Robert Wood Johnson University Hospital in New Brunswick, N.J., has for more than two years offered doctors, medical students, and prospective patients the ability to tune in to live or archived video of doctors performing surgeries to relieve back pain for a car-accident victim, prevent a patient's heart aneurysm from rupturing, and treat a condition called hyperhidrosis, which causes excessive sweating. Each video begins with preinterviews with the surgeons performing the procedures and includes footage of the actual surgery.

Web video is sure to play a more-important role in selling products online. Victoria's Secret tried the online fashion show as far back as 1999, though it was clobbered by overwhelming demand and slow dial-up connections. Now the site features near-broadcast-quality video of new products. Same for BMW. Most automakers don't yet have video on their sites. But BMW--apparently secure in the notion that Beemer drivers wouldn't be caught dead on dial-up--puts quick clips of its BMW 3 Series Touring in motion on its site. Major League Baseball has highlight clips on its MLB.com site and lets fans get clips delivered to their mobile phones for a fee.

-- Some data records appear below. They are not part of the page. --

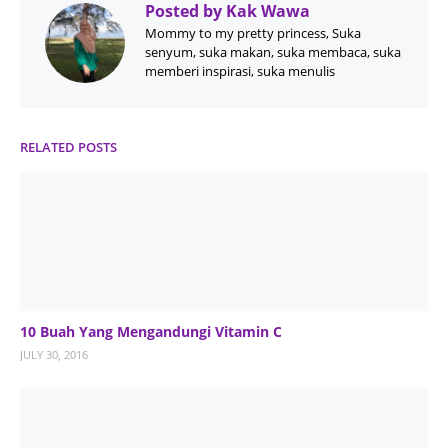
Posted by
Kak Wawa
Mommy to my pretty princess, Suka
senyum, suka makan, suka membaca, suka
memberi inspirasi, suka menulis
RELATED POSTS
10 Buah Yang Mengandungi Vitamin C
JULY 30, 2016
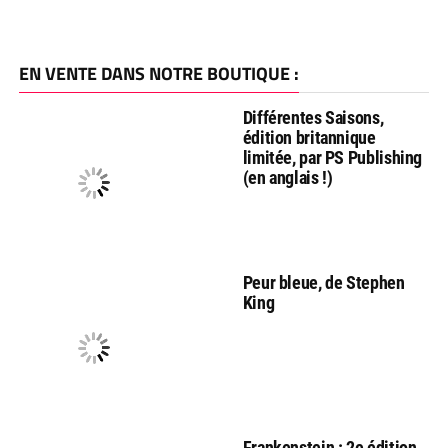
EN VENTE DANS NOTRE BOUTIQUE :
Différentes Saisons,
édition britannique
limitée, par PS Publishing
(en anglais !)
Peur bleue, de Stephen
King
Frankenstein : 2e édition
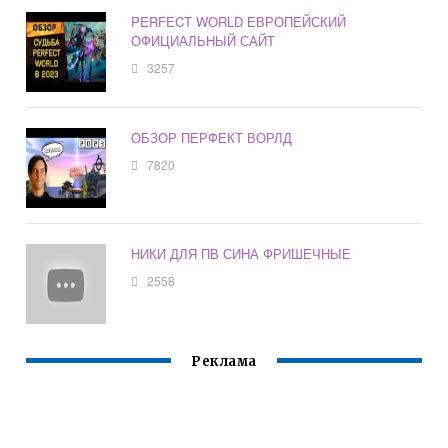
PERFECT WORLD ЕВРОПЕЙСКИЙ
ОФИЦИАЛЬНЫЙ САЙТ
3257
ОБЗОР ПЕРФЕКТ ВОРЛД
7820
НИКИ ДЛЯ ПВ СИНА ФРИШЕЧНЫЕ
2558
Реклама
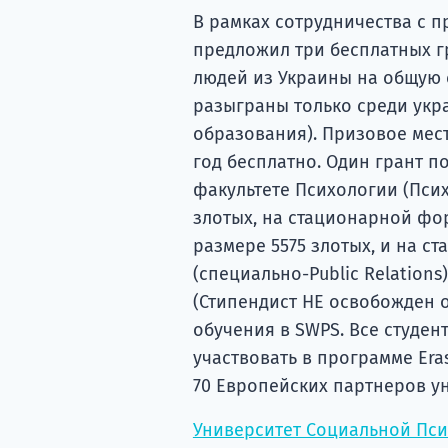
В рамках сотрудничества с 
предложил три бесплатных г
людей из Украины на общую с
разыграны только среди укр
образования). Призовое мес
год бесплатно. Один грант 
факультете Психологии (Психо
злотых, на стационарной фор
размере 5575 злотых, и на 
(специально-Public Relations)
(Стипендист НЕ освобожден 
обучения в SWPS. Все студен
участвовать в программе Еras
70 Европейских партнеров ун
Университет Социальной Пс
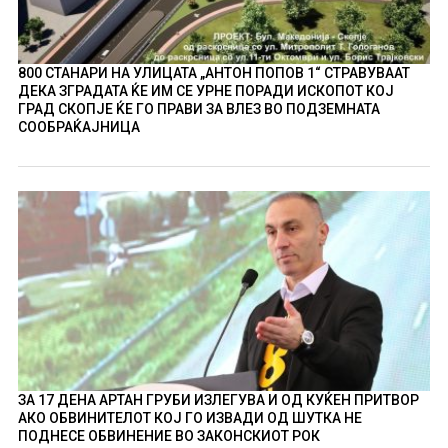
800 СТАНАРИ НА УЛИЦАТА „АНТОН ПОПОВ 1“ СТРАВУВААТ
ДЕКА ЗГРАДАТА ЌЕ ИМ СЕ УРНЕ ПОРАДИ ИСКОПОТ КОЈ
ГРАД СКОПЈЕ ЌЕ ГО ПРАВИ ЗА ВЛЕЗ ВО ПОДЗЕМНАТА
СООБРАЌАЈНИЦА
ЗА 17 ДЕНА АРТАН ГРУБИ ИЗЛЕГУВА И ОД КУЌЕН ПРИТВОР
АКО ОБВИНИТЕЛОТ КОЈ ГО ИЗВАДИ ОД ШУТКА НЕ
ПОДНЕСЕ ОБВИНЕНИЕ ВО ЗАКОНСКИОТ РОК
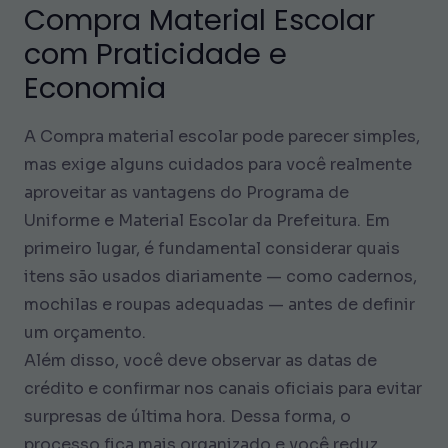
Compra Material Escolar
com Praticidade e
Economia
A Compra material escolar pode parecer simples,
mas exige alguns cuidados para você realmente
aproveitar as vantagens do Programa de
Uniforme e Material Escolar da Prefeitura. Em
primeiro lugar, é fundamental considerar quais
itens são usados diariamente — como cadernos,
mochilas e roupas adequadas — antes de definir
um orçamento.
Além disso, você deve observar as datas de
crédito e confirmar nos canais oficiais para evitar
surpresas de última hora. Dessa forma, o
processo fica mais organizado e você reduz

BuyCostumes.com is an example of smaller companies ready to take a risk on video. For just over $100,000, the E-retailer filmed a fashion show of its costumes, which it's hoping will help boost annual sales more than 40% this year to greater than $25 million. With people spending as much as $850 for a Collector's Supreme Edition Darth Vader, or even $50 for a Tom Arma Signature baby's dinosaur costume, the company thinks the opportunity is now for combining video and E-commerce. "It's hard to get a feel in a still image what a costume's made of, what it looks like on a person, how it hangs," chief operating officer Daniel Haight says.

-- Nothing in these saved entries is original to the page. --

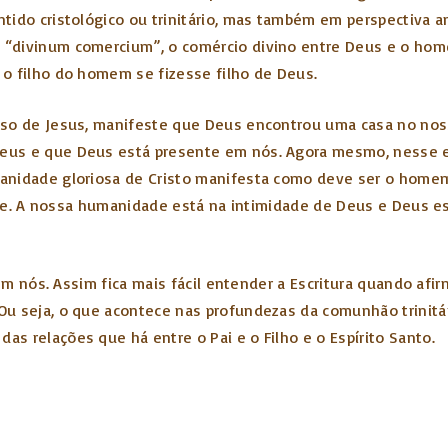
tido cristológico ou trinitário, mas também em perspectiva 
“divinum comercium”, o comércio divino entre Deus e o hom
o filho do homem se fizesse filho de Deus.
aso de Jesus, manifeste que Deus encontrou uma casa no noss
Deus e que Deus está presente em nós. Agora mesmo, nesse
anidade gloriosa de Cristo manifesta como deve ser o homem
idade. A nossa humanidade está na intimidade de Deus e Deus
a em nós. Assim fica mais fácil entender a Escritura quando af
 seja, o que acontece nas profundezas da comunhão trinitária
s relações que há entre o Pai e o Filho e o Espírito Santo.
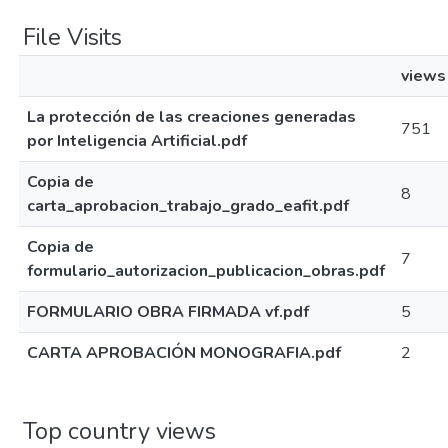
File Visits
views
La protección de las creaciones generadas
751
por Inteligencia Artificial.pdf
Copia de
8
carta_aprobacion_trabajo_grado_eafit.pdf
Copia de
7
formulario_autorizacion_publicacion_obras.pdf
FORMULARIO OBRA FIRMADA vf.pdf
5
CARTA APROBACIÓN MONOGRAFIA.pdf
2
Top country views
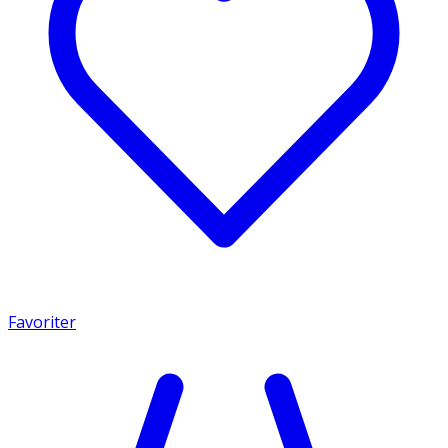
Favoriter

Yet BuyCostumes also shows the challenges of managing the technology. The company decided it would be too difficult and costly to manage an unpredictable number of streams, so it's running the five-hour fashion show at BuyCostumes.TV as one stream--exactly like TV--in which people watch what's airing at the scheduled time. The company, which ships about 20,000 boxes a day in the peak season before Halloween, is hoping for more than 5 million views. As companies build a stockpile of product videos, expect to see far more offering video snippets for individual products, so shoppers can see them in motion before they buy.

That's how a few sellers of high-end real estate are using Web-based video. Kouros Tavakoli, a real-estate agent with Decker Bullock Realty Inc., offers video tours of multimillion-dollar luxury homes near San Francisco, while Bahamas-based James Sarles Realty has hired Real Estate Video Imaging Systems Inc. to create Web-based video clips that it hopes can make use of lush settings and expansive interiors to help close deals on pricey houses without the need for clients to first visit the island.

LiveVault Corp., a provider of managed backup and recovery services, tried bringing video to the direct-marketing realm in its competition with larger rivals such as EMC Corp. and Hitachi. Its gambit was to spend more than $250,000 on a campaign that included a seven-minute clip of actor John Cleese (of Monty Python fame) doing his bit as Dr. Harold Twain Weck, director of the fictitious Institute for Backup Trauma. "The richer the media, the more successful we've been in educating and helping our prospects understand what we do best," CEO Bob Cramer says.